Через два месяца доктор объявил: «Княгиня беременна!» Князь покраснел, но в душе закипел. Ночью он метался по спальне: «Чей это плод, сука? Набойкина?» Дарья, спокойная, ответила: «Делай, что хочешь, мне похер». Он орал, угрожал, но она вдруг встала: «Ты меня мучил, князь, а не простил. Я любила тебя, а ты меня растоптал. Набойкин — не любовник, а минутная слабость, но ты сделал меня шлюхой». Князь, в ярости, плюнул: «Ты уничтожила мою любовь!» Но потом смягчился: «Я приму ребёнка, как своего, но ты клянись, что тайна умрёт с нами». Она поклялась на иконе, и он ушёл.
Через девять месяцев родился сын, похожий на князя. Праздник был пышный, но после князь снова стал холоден. Дарья, созревшая, как плод, страдала без ласк. Тело её горело, пизда ныла, и она опять звала Набойкина. Он брал её, как кобылу, везде — в спальне, в оранжерее, даже при муже в доме. «Наподдай, милый, трахни свою шлюху!» — шептала она, кусая губы. Стыд пропал, осталась только похоть.
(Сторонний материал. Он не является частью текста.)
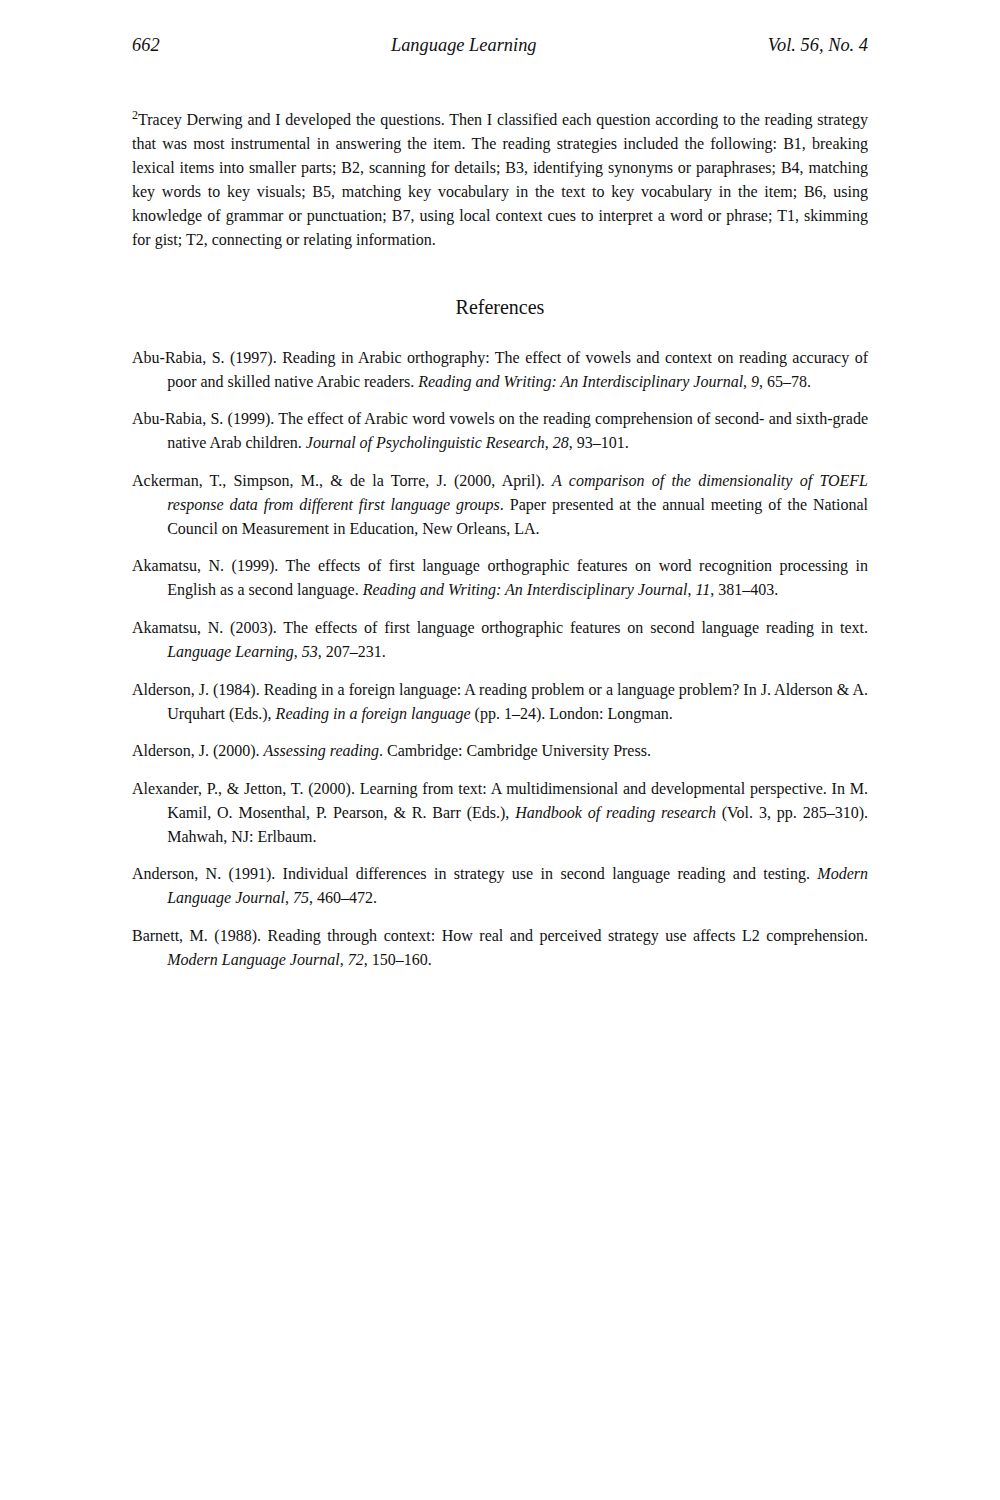662 Language Learning Vol. 56, No. 4
2Tracey Derwing and I developed the questions. Then I classified each question according to the reading strategy that was most instrumental in answering the item. The reading strategies included the following: B1, breaking lexical items into smaller parts; B2, scanning for details; B3, identifying synonyms or paraphrases; B4, matching key words to key visuals; B5, matching key vocabulary in the text to key vocabulary in the item; B6, using knowledge of grammar or punctuation; B7, using local context cues to interpret a word or phrase; T1, skimming for gist; T2, connecting or relating information.
References
Abu-Rabia, S. (1997). Reading in Arabic orthography: The effect of vowels and context on reading accuracy of poor and skilled native Arabic readers. Reading and Writing: An Interdisciplinary Journal, 9, 65–78.
Abu-Rabia, S. (1999). The effect of Arabic word vowels on the reading comprehension of second- and sixth-grade native Arab children. Journal of Psycholinguistic Research, 28, 93–101.
Ackerman, T., Simpson, M., & de la Torre, J. (2000, April). A comparison of the dimensionality of TOEFL response data from different first language groups. Paper presented at the annual meeting of the National Council on Measurement in Education, New Orleans, LA.
Akamatsu, N. (1999). The effects of first language orthographic features on word recognition processing in English as a second language. Reading and Writing: An Interdisciplinary Journal, 11, 381–403.
Akamatsu, N. (2003). The effects of first language orthographic features on second language reading in text. Language Learning, 53, 207–231.
Alderson, J. (1984). Reading in a foreign language: A reading problem or a language problem? In J. Alderson & A. Urquhart (Eds.), Reading in a foreign language (pp. 1–24). London: Longman.
Alderson, J. (2000). Assessing reading. Cambridge: Cambridge University Press.
Alexander, P., & Jetton, T. (2000). Learning from text: A multidimensional and developmental perspective. In M. Kamil, O. Mosenthal, P. Pearson, & R. Barr (Eds.), Handbook of reading research (Vol. 3, pp. 285–310). Mahwah, NJ: Erlbaum.
Anderson, N. (1991). Individual differences in strategy use in second language reading and testing. Modern Language Journal, 75, 460–472.
Barnett, M. (1988). Reading through context: How real and perceived strategy use affects L2 comprehension. Modern Language Journal, 72, 150–160.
Через год, после смерти старого князя, Ростислав уезжал часто. Дарья, оставшись с сыном, тонула в страсти. Однажды, в слезах, она сказала князю: «Я беременна, и ухожу к Набойкину». Он взревел, но она, смеясь, бросила: «Ты сделал меня такой, князь. Я — шлюха, и мне похер. Убей меня, если хочешь, но я уезжаю». Князь умолял остаться, признавался в любви, но она только усмехнулась: «Ты опоздал. Я принадлежу ему, отцу моих детей». Он проклял её, но отпустил.
Дарья уехала, оставив сына. Она гордилась, что опозорила род Корсунских, а князь жил, моля Бога увидеть её падение. Провидение молчало, но дало ей свободу — и это было её наказанием. Она выбрала свой ад, и он был её собственным.